Problem statement: Write out every line of the material exactly as it appears.

Start of Data in this exercise

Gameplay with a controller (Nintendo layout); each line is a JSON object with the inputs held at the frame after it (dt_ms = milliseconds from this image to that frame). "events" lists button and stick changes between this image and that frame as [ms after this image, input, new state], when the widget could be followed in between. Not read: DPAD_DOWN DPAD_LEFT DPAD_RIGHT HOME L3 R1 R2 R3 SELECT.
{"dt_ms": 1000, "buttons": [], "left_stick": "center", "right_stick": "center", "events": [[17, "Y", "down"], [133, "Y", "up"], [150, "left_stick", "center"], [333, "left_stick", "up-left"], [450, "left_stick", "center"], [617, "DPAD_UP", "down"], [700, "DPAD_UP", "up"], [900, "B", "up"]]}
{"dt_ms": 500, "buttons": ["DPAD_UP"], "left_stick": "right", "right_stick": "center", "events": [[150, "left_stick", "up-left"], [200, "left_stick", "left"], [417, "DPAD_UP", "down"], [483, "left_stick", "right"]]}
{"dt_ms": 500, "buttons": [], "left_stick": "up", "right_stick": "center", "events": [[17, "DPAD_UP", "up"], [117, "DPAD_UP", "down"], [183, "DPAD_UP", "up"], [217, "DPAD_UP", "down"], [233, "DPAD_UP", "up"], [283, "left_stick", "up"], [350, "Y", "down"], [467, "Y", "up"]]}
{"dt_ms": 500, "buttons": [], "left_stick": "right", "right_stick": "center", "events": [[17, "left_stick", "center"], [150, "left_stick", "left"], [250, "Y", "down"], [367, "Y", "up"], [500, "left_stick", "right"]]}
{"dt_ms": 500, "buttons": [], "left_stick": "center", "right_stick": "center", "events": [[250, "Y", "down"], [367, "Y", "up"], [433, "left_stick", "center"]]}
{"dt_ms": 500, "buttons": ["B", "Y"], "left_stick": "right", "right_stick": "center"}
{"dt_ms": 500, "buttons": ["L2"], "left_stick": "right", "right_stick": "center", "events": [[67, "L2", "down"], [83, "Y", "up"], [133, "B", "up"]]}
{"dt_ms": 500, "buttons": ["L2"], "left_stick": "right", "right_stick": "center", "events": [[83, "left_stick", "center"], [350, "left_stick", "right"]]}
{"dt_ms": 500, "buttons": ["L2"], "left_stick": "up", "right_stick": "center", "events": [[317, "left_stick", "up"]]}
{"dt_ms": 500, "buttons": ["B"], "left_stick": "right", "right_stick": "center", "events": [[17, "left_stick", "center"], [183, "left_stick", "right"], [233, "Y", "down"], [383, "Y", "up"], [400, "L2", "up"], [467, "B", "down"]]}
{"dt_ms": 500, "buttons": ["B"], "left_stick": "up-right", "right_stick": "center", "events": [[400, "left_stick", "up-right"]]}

End of Data in this exercise

Response area:
Gameplay with a controller (Nintendo layout); each line is a JSON object with the inputs held at the frame after it (dt_ms = milliseconds from this image to that frame). "events" lists button and stick changes between this image and that frame as [ms after this image, input, new state], when the widget could be followed in between. Not read: DPAD_DOWN DPAD_LEFT DPAD_RIGHT HOME L3 R1 R2 R3 SELECT.
{"dt_ms": 1000, "buttons": [], "left_stick": "center", "right_stick": "center", "events": [[17, "Y", "down"], [133, "Y", "up"], [150, "left_stick", "center"], [333, "left_stick", "up-left"], [450, "left_stick", "center"], [617, "DPAD_UP", "down"], [700, "DPAD_UP", "up"], [900, "B", "up"]]}
{"dt_ms": 500, "buttons": ["DPAD_UP"], "left_stick": "right", "right_stick": "center", "events": [[150, "left_stick", "up-left"], [200, "left_stick", "left"], [417, "DPAD_UP", "down"], [483, "left_stick", "right"]]}
{"dt_ms": 500, "buttons": [], "left_stick": "up", "right_stick": "center", "events": [[17, "DPAD_UP", "up"], [117, "DPAD_UP", "down"], [183, "DPAD_UP", "up"], [217, "DPAD_UP", "down"], [233, "DPAD_UP", "up"], [283, "left_stick", "up"], [350, "Y", "down"], [467, "Y", "up"]]}
{"dt_ms": 500, "buttons": [], "left_stick": "right", "right_stick": "center", "events": [[17, "left_stick", "center"], [150, "left_stick", "left"], [250, "Y", "down"], [367, "Y", "up"], [500, "left_stick", "right"]]}
{"dt_ms": 500, "buttons": [], "left_stick": "center", "right_stick": "center", "events": [[250, "Y", "down"], [367, "Y", "up"], [433, "left_stick", "center"]]}
{"dt_ms": 500, "buttons": ["B", "Y"], "left_stick": "right", "right_stick": "center"}
{"dt_ms": 500, "buttons": ["L2"], "left_stick": "right", "right_stick": "center", "events": [[67, "L2", "down"], [83, "Y", "up"], [133, "B", "up"]]}
{"dt_ms": 500, "buttons": ["L2"], "left_stick": "right", "right_stick": "center", "events": [[83, "left_stick", "center"], [350, "left_stick", "right"]]}
{"dt_ms": 500, "buttons": ["L2"], "left_stick": "up", "right_stick": "center", "events": [[317, "left_stick", "up"]]}
{"dt_ms": 500, "buttons": ["B"], "left_stick": "right", "right_stick": "center", "events": [[17, "left_stick", "center"], [183, "left_stick", "right"], [233, "Y", "down"], [383, "Y", "up"], [400, "L2", "up"], [467, "B", "down"]]}
{"dt_ms": 500, "buttons": ["B"], "left_stick": "up-right", "right_stick": "center", "events": [[400, "left_stick", "up-right"]]}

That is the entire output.